Beginning with the early exploration in and around the mountain, Walt Unsworth provides a detailed and fascinating account of all the attempts on the peak until its eventual first ascent, then continues with further accounts of the major milestone ascents and accomplishments that followed, right up to the present: the final main chapter deals with the start of the 1999 season and the discovery of Mallory's body.
The Appendices to the book have been expanded, though the list of ascentionists (and fatalities) only takes us up to 1989. However, the wealth of information makes fascinating reading nevertheless, with Audrey Salkeld giving her encyclopeadic contribution as usual!
Written in a refreshing, non-technical style, the armchair mountaineer will reap as much enjoyment from the wealth of detail and drama that unfolds, as will the modern-day climber who has an interest in the history of Chomolungma, the 'Goddess Mother of the World'.

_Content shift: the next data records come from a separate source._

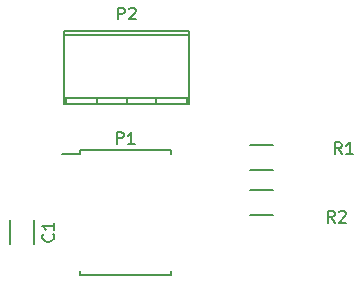
<source format=gbr>
G04 #@! TF.FileFunction,Legend,Top*
%FSLAX46Y46*%
G04 Gerber Fmt 4.6, Leading zero omitted, Abs format (unit mm)*
G04 Created by KiCad (PCBNEW 4.0.0-rc1-stable) date 18/11/2015 10:48:08*
%MOMM*%
G01*
G04 APERTURE LIST*
%ADD10C,0.100000*%
%ADD11C,0.150000*%
G04 APERTURE END LIST*
D10*
D11*
X140725000Y-107680000D02*
X140725000Y-105680000D01*
X138675000Y-105680000D02*
X138675000Y-107680000D01*
X144626100Y-99678600D02*
X144626100Y-100033600D01*
X152376100Y-99678600D02*
X152376100Y-100033600D01*
X152376100Y-110328600D02*
X152376100Y-109973600D01*
X144626100Y-110328600D02*
X144626100Y-109973600D01*
X144626100Y-99678600D02*
X152376100Y-99678600D01*
X144626100Y-110328600D02*
X152376100Y-110328600D01*
X144626100Y-100033600D02*
X143101100Y-100033600D01*
X153890980Y-89611200D02*
X143289020Y-89611200D01*
X143289020Y-90009980D02*
X153890980Y-90009980D01*
X143289020Y-95310960D02*
X153890980Y-95310960D01*
X153890980Y-95808800D02*
X143289020Y-95808800D01*
X151086820Y-95310960D02*
X151086820Y-95808800D01*
X148590000Y-95310960D02*
X148590000Y-95808800D01*
X143492220Y-95808800D02*
X143492220Y-95310960D01*
X153690320Y-95310960D02*
X153690320Y-95808800D01*
X146093180Y-95808800D02*
X146093180Y-95310960D01*
X153888440Y-95808800D02*
X153888440Y-89611200D01*
X143294100Y-89611200D02*
X143294100Y-95808800D01*
X161020000Y-101405000D02*
X159020000Y-101405000D01*
X159020000Y-99255000D02*
X161020000Y-99255000D01*
X161020000Y-105215000D02*
X159020000Y-105215000D01*
X159020000Y-103065000D02*
X161020000Y-103065000D01*
X142357143Y-106846666D02*
X142404762Y-106894285D01*
X142452381Y-107037142D01*
X142452381Y-107132380D01*
X142404762Y-107275238D01*
X142309524Y-107370476D01*
X142214286Y-107418095D01*
X142023810Y-107465714D01*
X141880952Y-107465714D01*
X141690476Y-107418095D01*
X141595238Y-107370476D01*
X141500000Y-107275238D01*
X141452381Y-107132380D01*
X141452381Y-107037142D01*
X141500000Y-106894285D01*
X141547619Y-106846666D01*
X142452381Y-105894285D02*
X142452381Y-106465714D01*
X142452381Y-106180000D02*
X141452381Y-106180000D01*
X141595238Y-106275238D01*
X141690476Y-106370476D01*
X141738095Y-106465714D01*
X147763005Y-99205981D02*
X147763005Y-98205981D01*
X148143958Y-98205981D01*
X148239196Y-98253600D01*
X148286815Y-98301219D01*
X148334434Y-98396457D01*
X148334434Y-98539314D01*
X148286815Y-98634552D01*
X148239196Y-98682171D01*
X148143958Y-98729790D01*
X147763005Y-98729790D01*
X149286815Y-99205981D02*
X148715386Y-99205981D01*
X149001100Y-99205981D02*
X149001100Y-98205981D01*
X148905862Y-98348838D01*
X148810624Y-98444076D01*
X148715386Y-98491695D01*
X147851905Y-88661501D02*
X147851905Y-87661501D01*
X148232858Y-87661501D01*
X148328096Y-87709120D01*
X148375715Y-87756739D01*
X148423334Y-87851977D01*
X148423334Y-87994834D01*
X148375715Y-88090072D01*
X148328096Y-88137691D01*
X148232858Y-88185310D01*
X147851905Y-88185310D01*
X148804286Y-87756739D02*
X148851905Y-87709120D01*
X148947143Y-87661501D01*
X149185239Y-87661501D01*
X149280477Y-87709120D01*
X149328096Y-87756739D01*
X149375715Y-87851977D01*
X149375715Y-87947215D01*
X149328096Y-88090072D01*
X148756667Y-88661501D01*
X149375715Y-88661501D01*
X166802774Y-100058481D02*
X166469440Y-99582290D01*
X166231345Y-100058481D02*
X166231345Y-99058481D01*
X166612298Y-99058481D01*
X166707536Y-99106100D01*
X166755155Y-99153719D01*
X166802774Y-99248957D01*
X166802774Y-99391814D01*
X166755155Y-99487052D01*
X166707536Y-99534671D01*
X166612298Y-99582290D01*
X166231345Y-99582290D01*
X167755155Y-100058481D02*
X167183726Y-100058481D01*
X167469440Y-100058481D02*
X167469440Y-99058481D01*
X167374202Y-99201338D01*
X167278964Y-99296576D01*
X167183726Y-99344195D01*
X166203334Y-105862381D02*
X165870000Y-105386190D01*
X165631905Y-105862381D02*
X165631905Y-104862381D01*
X166012858Y-104862381D01*
X166108096Y-104910000D01*
X166155715Y-104957619D01*
X166203334Y-105052857D01*
X166203334Y-105195714D01*
X166155715Y-105290952D01*
X166108096Y-105338571D01*
X166012858Y-105386190D01*
X165631905Y-105386190D01*
X166584286Y-104957619D02*
X166631905Y-104910000D01*
X166727143Y-104862381D01*
X166965239Y-104862381D01*
X167060477Y-104910000D01*
X167108096Y-104957619D01*
X167155715Y-105052857D01*
X167155715Y-105148095D01*
X167108096Y-105290952D01*
X166536667Y-105862381D01*
X167155715Y-105862381D01*
M02*

</source>
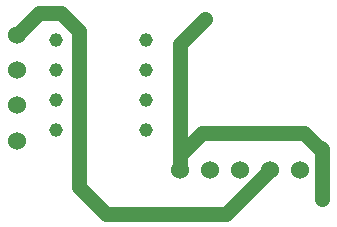
<source format=gbl>
G04 EAGLE Gerber X2 export*
G75*
%MOMM*%
%FSLAX34Y34*%
%LPD*%
%AMOC8*
5,1,8,0,0,1.08239X$1,22.5*%
G01*
%ADD10C,1.158000*%
%ADD11C,1.530000*%
%ADD12C,1.524000*%
%ADD13C,0.906400*%
%ADD14C,1.270000*%


D10*
X198900Y213700D03*
X198900Y188300D03*
X198900Y162900D03*
X198900Y137500D03*
X122700Y137500D03*
X122700Y162900D03*
X122700Y188300D03*
X122700Y213700D03*
D11*
X89700Y218000D03*
X89700Y188000D03*
X89700Y158000D03*
X89700Y128000D03*
D12*
X227550Y103700D03*
X252950Y103700D03*
X278350Y103700D03*
X303750Y103700D03*
X329150Y103700D03*
D13*
X248920Y231140D03*
D14*
X227550Y209770D02*
X227550Y103700D01*
X227550Y209770D02*
X248920Y231140D01*
X227550Y115790D02*
X227550Y103700D01*
X227550Y115790D02*
X246380Y134620D01*
X332740Y134620D01*
X345440Y121920D01*
D13*
X347980Y78740D03*
D14*
X347980Y119380D02*
X347978Y119480D01*
X347972Y119579D01*
X347962Y119679D01*
X347949Y119777D01*
X347931Y119876D01*
X347910Y119973D01*
X347885Y120069D01*
X347856Y120165D01*
X347823Y120259D01*
X347787Y120352D01*
X347747Y120443D01*
X347703Y120533D01*
X347656Y120621D01*
X347606Y120707D01*
X347552Y120791D01*
X347495Y120873D01*
X347435Y120952D01*
X347371Y121030D01*
X347305Y121104D01*
X347236Y121176D01*
X347164Y121245D01*
X347090Y121311D01*
X347012Y121375D01*
X346933Y121435D01*
X346851Y121492D01*
X346767Y121546D01*
X346681Y121596D01*
X346593Y121643D01*
X346503Y121687D01*
X346412Y121727D01*
X346319Y121763D01*
X346225Y121796D01*
X346129Y121825D01*
X346033Y121850D01*
X345936Y121871D01*
X345837Y121889D01*
X345739Y121902D01*
X345639Y121912D01*
X345540Y121918D01*
X345440Y121920D01*
X347980Y119380D02*
X347980Y78740D01*
X107920Y236220D02*
X89700Y218000D01*
X127000Y236220D02*
X142240Y220980D01*
X142240Y88900D02*
X165100Y66040D01*
X266700Y66040D01*
X303750Y103090D01*
X303750Y103700D01*
X127000Y236220D02*
X107920Y236220D01*
X142240Y220980D02*
X142240Y88900D01*
M02*

</source>
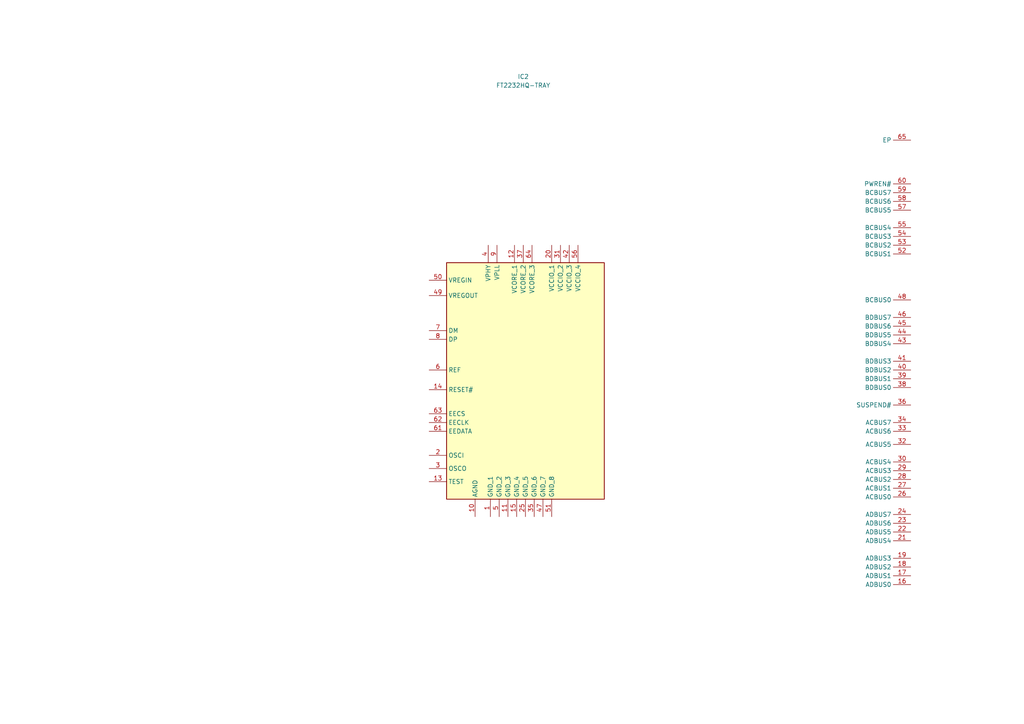
<source format=kicad_sch>
(kicad_sch (version 20230121) (generator eeschema)

  (uuid 1a2d1ab1-0729-4141-b973-96472e72648d)

  (paper "A4")

  


  (symbol (lib_id "SamacSys_Parts:FT2232HQ-TRAY") (at 124.46 91.44 0) (unit 1)
    (in_bom yes) (on_board yes) (dnp no)
    (uuid 6db72b4d-02fb-4ad5-b8ed-ef9225336e71)
    (property "Reference" "IC2" (at 151.765 22.225 0)
      (effects (font (size 1.27 1.27)))
    )
    (property "Value" "FT2232HQ-TRAY" (at 151.765 24.765 0)
      (effects (font (size 1.27 1.27)))
    )
    (property "Footprint" "QFN50P900X900X90-65N-D" (at 176.53 173.66 0)
      (effects (font (size 1.27 1.27)) (justify left top) hide)
    )
    (property "Datasheet" "http://www.ftdichip.com/Support/Documents/DataSheets/ICs/DS_FT2232H.pdf" (at 176.53 273.66 0)
      (effects (font (size 1.27 1.27)) (justify left top) hide)
    )
    (property "Height" "0.9" (at 176.53 473.66 0)
      (effects (font (size 1.27 1.27)) (justify left top) hide)
    )
    (property "Manufacturer_Name" "FTDI Chip" (at 176.53 573.66 0)
      (effects (font (size 1.27 1.27)) (justify left top) hide)
    )
    (property "Manufacturer_Part_Number" "FT2232HQ-TRAY" (at 176.53 673.66 0)
      (effects (font (size 1.27 1.27)) (justify left top) hide)
    )
    (property "Mouser Part Number" "895-FT2232HQ-TRAY" (at 176.53 773.66 0)
      (effects (font (size 1.27 1.27)) (justify left top) hide)
    )
    (property "Mouser Price/Stock" "https://www.mouser.co.uk/ProductDetail/FTDI/FT2232HQ-TRAY?qs=LsYZF85lA7ZMyJMNsQNh0A%3D%3D" (at 176.53 873.66 0)
      (effects (font (size 1.27 1.27)) (justify left top) hide)
    )
    (property "Arrow Part Number" "FT2232HQ-TRAY" (at 176.53 973.66 0)
      (effects (font (size 1.27 1.27)) (justify left top) hide)
    )
    (property "Arrow Price/Stock" "https://www.arrow.com/en/products/ft2232hq-tray/ftdi-chip" (at 176.53 1073.66 0)
      (effects (font (size 1.27 1.27)) (justify left top) hide)
    )
    (pin "1" (uuid 26a2d3f2-cc33-4028-ba78-52771242f9ee))
    (pin "10" (uuid 8bf8668c-a9d2-4ca2-8023-b0c1b0fddead))
    (pin "11" (uuid 0776b821-225d-4278-aa45-883c6e48767c))
    (pin "12" (uuid d9940bed-92e6-4a3b-8fae-0f3cb03bc22e))
    (pin "13" (uuid 7ddae28c-5251-467e-b1b9-a253f51f8edf))
    (pin "14" (uuid 22538bc6-3bea-4bed-99ac-fa1c9b208929))
    (pin "15" (uuid 3f9b997d-9eda-4f35-9bab-19cdfd33a6bb))
    (pin "16" (uuid 333bb601-497e-4047-8522-2daab7d74565))
    (pin "17" (uuid 2aaf58ed-c7f4-48ce-9dd5-8d0b57c08ea6))
    (pin "18" (uuid c181e38a-c3e3-4540-9734-8231307999af))
    (pin "19" (uuid e754b4ef-e381-4a39-91fc-a91db092f4fc))
    (pin "2" (uuid 635ba000-6a78-4810-8317-f971a5ec5c14))
    (pin "20" (uuid 499216ea-f4ba-4027-a210-3b94732ec809))
    (pin "21" (uuid cd81e410-1a31-4514-8f27-cf360de2a073))
    (pin "22" (uuid f5f12ae5-fcac-42fb-958e-1bb7f8db772d))
    (pin "23" (uuid 7113f34c-c996-47c4-bfcc-af4a66d01ec8))
    (pin "24" (uuid c27f50ea-bb79-4e73-80a6-360c51a55de3))
    (pin "25" (uuid 97e832e8-bb44-4090-bf2d-89129f21d3e0))
    (pin "26" (uuid e4159564-7808-4db3-b4db-ea1175cd6be3))
    (pin "27" (uuid 64592997-0acb-4309-a4a4-a395ab0cbf60))
    (pin "28" (uuid 451a362d-2f76-4152-bb9f-728c03463fb1))
    (pin "29" (uuid b87c8d2a-31be-4a33-a819-5c559e192924))
    (pin "3" (uuid 07dfe287-d081-49c3-9c09-a1a30fa0cd4e))
    (pin "30" (uuid 1b5fff1b-6e67-47d4-83b3-bec0f1d26dbb))
    (pin "31" (uuid 84097285-2f50-4d97-8a3c-31858af5fcff))
    (pin "32" (uuid b5818e94-0d36-4559-81bd-e26687893079))
    (pin "33" (uuid 88ba7c51-b389-47d1-bf8d-b7b2c5bb6a71))
    (pin "34" (uuid c45e8679-4f50-4adc-96f2-d5c1b969271e))
    (pin "35" (uuid 03a84e29-cfc9-4377-85ed-65e95aa533d8))
    (pin "36" (uuid e79db8b6-b649-4fb7-83d6-8840cc80a56d))
    (pin "37" (uuid 8ed31f00-afdd-409b-b559-56df67245403))
    (pin "38" (uuid 177f7100-1a0f-4623-86a6-7cd5067cfc7a))
    (pin "39" (uuid 9f976811-93cb-4cf7-80f4-c9e940f705c2))
    (pin "4" (uuid 80c16ecb-5f1d-44f2-a397-40fb2a232c5b))
    (pin "40" (uuid 070b6d51-c984-4593-b906-884be2918320))
    (pin "41" (uuid 9a785553-ef13-4267-8f68-9675cb2c2d91))
    (pin "42" (uuid 97a104f9-a1a1-48a0-8d87-6040c901bd6a))
    (pin "43" (uuid 90034eb5-75e0-455f-89fc-f8c4a8ef60e6))
    (pin "44" (uuid 0da8a4b4-1be6-4808-9567-ac27bd501c3f))
    (pin "45" (uuid b6a1c2aa-69ee-429f-ac27-1ef861b623b5))
    (pin "46" (uuid 4f1f6db9-61d0-4bd1-90fc-f3c26e8453dc))
    (pin "47" (uuid 203428d7-1b8b-4f95-8446-afcb14a0e1f7))
    (pin "48" (uuid 2e0504fe-d187-46f9-a576-736e435152fb))
    (pin "49" (uuid 57aca5ce-b274-4ec5-88a6-d109737b38a9))
    (pin "5" (uuid f00b9d10-4d5b-400a-8ba9-78c778213d50))
    (pin "50" (uuid 20023c05-53bb-48d5-98cc-3760b73ba9a4))
    (pin "51" (uuid 64b43103-5207-4718-b26d-42cd865f057d))
    (pin "52" (uuid 117998c5-4220-4605-910d-c7c31ebd9321))
    (pin "53" (uuid da2786de-07a3-4fb0-848a-2864b8ef8c5c))
    (pin "54" (uuid e2c34f67-805b-461a-bb22-00f1af60864a))
    (pin "55" (uuid e30ae2df-67c2-4bf3-99d6-a2bff33b9448))
    (pin "56" (uuid eb3cfa6b-5f51-41bb-ad6a-939a0b8abf2c))
    (pin "57" (uuid e6a8c9e0-f02b-43a8-aedf-9db454a0f37d))
    (pin "58" (uuid eb37045b-cd79-4c28-a39d-74648c9d9ab2))
    (pin "59" (uuid 898ef1a3-fb72-4670-acba-7bd3e333acd9))
    (pin "6" (uuid 12046db1-8ce4-460b-aae3-752698125f7d))
    (pin "60" (uuid b7cbd124-9a57-4d5e-9b45-c94ef62d9ef8))
    (pin "61" (uuid 94823579-4e8b-4e9a-9f9a-4b262199566c))
    (pin "62" (uuid e153382c-5e05-41ac-a4ac-c56e364a3891))
    (pin "63" (uuid abaaac86-839a-4df9-881b-77e3039e3f81))
    (pin "64" (uuid 066fae21-0e56-4abc-bdee-8e41c4d558ea))
    (pin "65" (uuid c94aea34-892b-4f3a-ad53-98e21b7aa751))
    (pin "7" (uuid 63144154-980b-4358-9c9a-7ab7db66e16c))
    (pin "8" (uuid 7340b1ee-69f2-4685-9995-b12a6764cea1))
    (pin "9" (uuid a30741f5-8953-4de8-a578-56ec1c0afa8b))
    (instances
      (project "sparton_7"
        (path "/94bd3a84-5526-4cf2-a5cc-3887356f447c/716f4b89-38a5-4a12-8d27-cb14e81152b6"
          (reference "IC2") (unit 1)
        )
      )
    )
  )
)

</source>
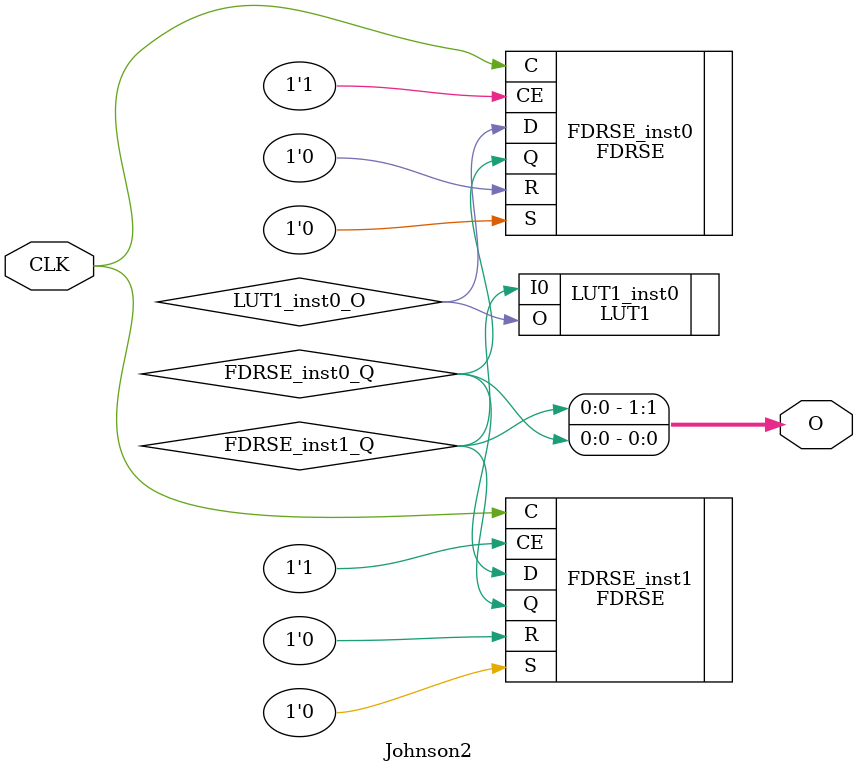
<source format=v>
module Johnson2 (output [1:0] O, input  CLK);
wire  FDRSE_inst0_Q;
wire  FDRSE_inst1_Q;
wire  LUT1_inst0_O;
FDRSE #(.INIT(1'h0)) FDRSE_inst0 (.C(CLK), .CE(1'b1), .R(1'b0), .S(1'b0), .D(LUT1_inst0_O), .Q(FDRSE_inst0_Q));
FDRSE #(.INIT(1'h0)) FDRSE_inst1 (.C(CLK), .CE(1'b1), .R(1'b0), .S(1'b0), .D(FDRSE_inst0_Q), .Q(FDRSE_inst1_Q));
LUT1 #(.INIT(2'h1)) LUT1_inst0 (.I0(FDRSE_inst1_Q), .O(LUT1_inst0_O));
assign O = {FDRSE_inst1_Q,FDRSE_inst0_Q};
endmodule


</source>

I first read this book more than 15 years ago when I borrowed it from the local library, having just begun a voyage of discovery of mountain literature, and have been awaiting the opportunity since then of purchasing a copy for my own library. The book, then, whet my appetite for further reading and anyone who has read accounts of other mountains - such as Heinrich Harrer's excellent 'The White Spider', an account of the Eiger, focussing mainly on the North Wall - will find that Walt Unsworth's book compares favourably.
All in all a great read. If you love mountain literature and hold a fascination for the peak, then this book is for you.